The registration of trademarks in Sri Lanka is governed by the Intellectual Property Act but that’s a different story. Passing off is not only about trademarks but the similarity at various levels and the “get up’ of the product.

It is all about perception one may say, and much like election symbols, the value of a trademark can vary. The Hand election symbol or the Elephant election symbol are not relevant anymore to the Sri Lankan voter who would vote on any symbol as long as that’s associated with the two mainstream political trends of the day.

No person can acquire a trade mark which confers an exclusive right to use a name or word that is used in ordinary, everyday language and, similarly, no person can, by alleging `passing off’, prevent another from using a name or word that is used in ordinary, everyday language. The principle is that, ordinary words should be available for use by everyone.

“English Law does not, however, protect brands as such. It will protect goodwill (via the law of passing off); trade marks (via trade mark infringement) the use of particular words, sounds and images (via the law of copyright); and configuration of articles (via the law of unregistered design rights) and so on. But to the extent that a brand is greater than the sum of the parts that English law will protect, it is defenceless against the chill wind of competition.”, the Supreme Court decided in Rani Grinding Mills vs. Swadeshi Industrial works.

Thus it was that the Samagi Jana Balawegaya was able to successfully use the colour green in its campaign material because nobody can have branded rights as such over a colour. The UNP decided to lodge a protest with the Elections Commissioner over the use of the green brand by the SJB, but didn’t pursue the matter in Court.

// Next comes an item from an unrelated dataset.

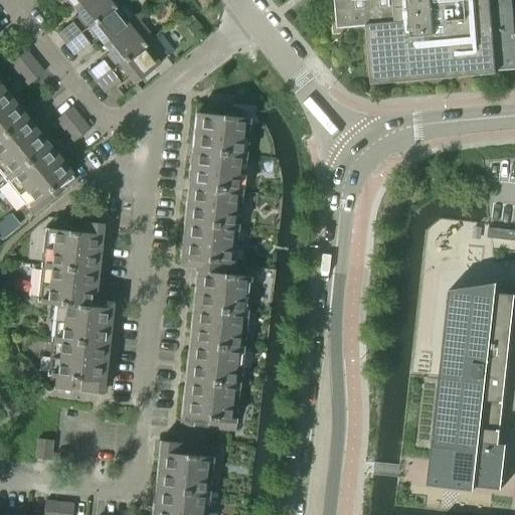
[(56,34),(65,45),(121,0),(81,0),(71,9),(78,17),(56,34)]
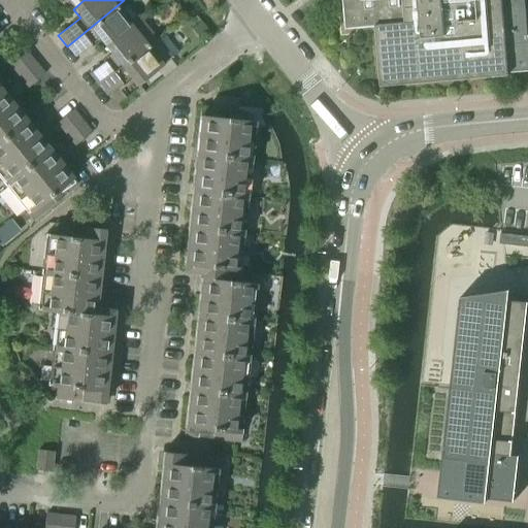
[(67,0),(73,9),(84,0),(60,0),(63,3),(67,0)]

So, in the said case of Distilleries Co.vs Randenigala Distilleries, it appears that the judge of the Commercial High Court did not go over the facts of the case but passed judgement on the basis of the similarity i.e: the spectacular copycat effort they thought the Randenigala Distilleries engaged in.

But it’s remarkable the extent to which these devious practices of passing off and unfair competitiveness can impinge on business.

Unfair competition is judged rather severely in Sri Lanka, at least in a legal reading of it. But, that does not mean that the law regarding such unfair trading practices is comprehensive. But Courts do take these matters seriously. There was a client that once approached me and my partner Counsel over the issue of whether he could go to Court over a matter of unfair competition, even though he was a consumer and not one of the businesses involved. Believe it or not, consumers do have locus standi — the justification to come to Court, in cases of unfair trading practice.

Competitiveness is at the core of enterprise, and mimicry of a competitor is part and parcel of vying for markets. It’s deception outright that may get your goat as a consumer, and if you are avid enough in your enthusiasm for a brand, you may sue by all means.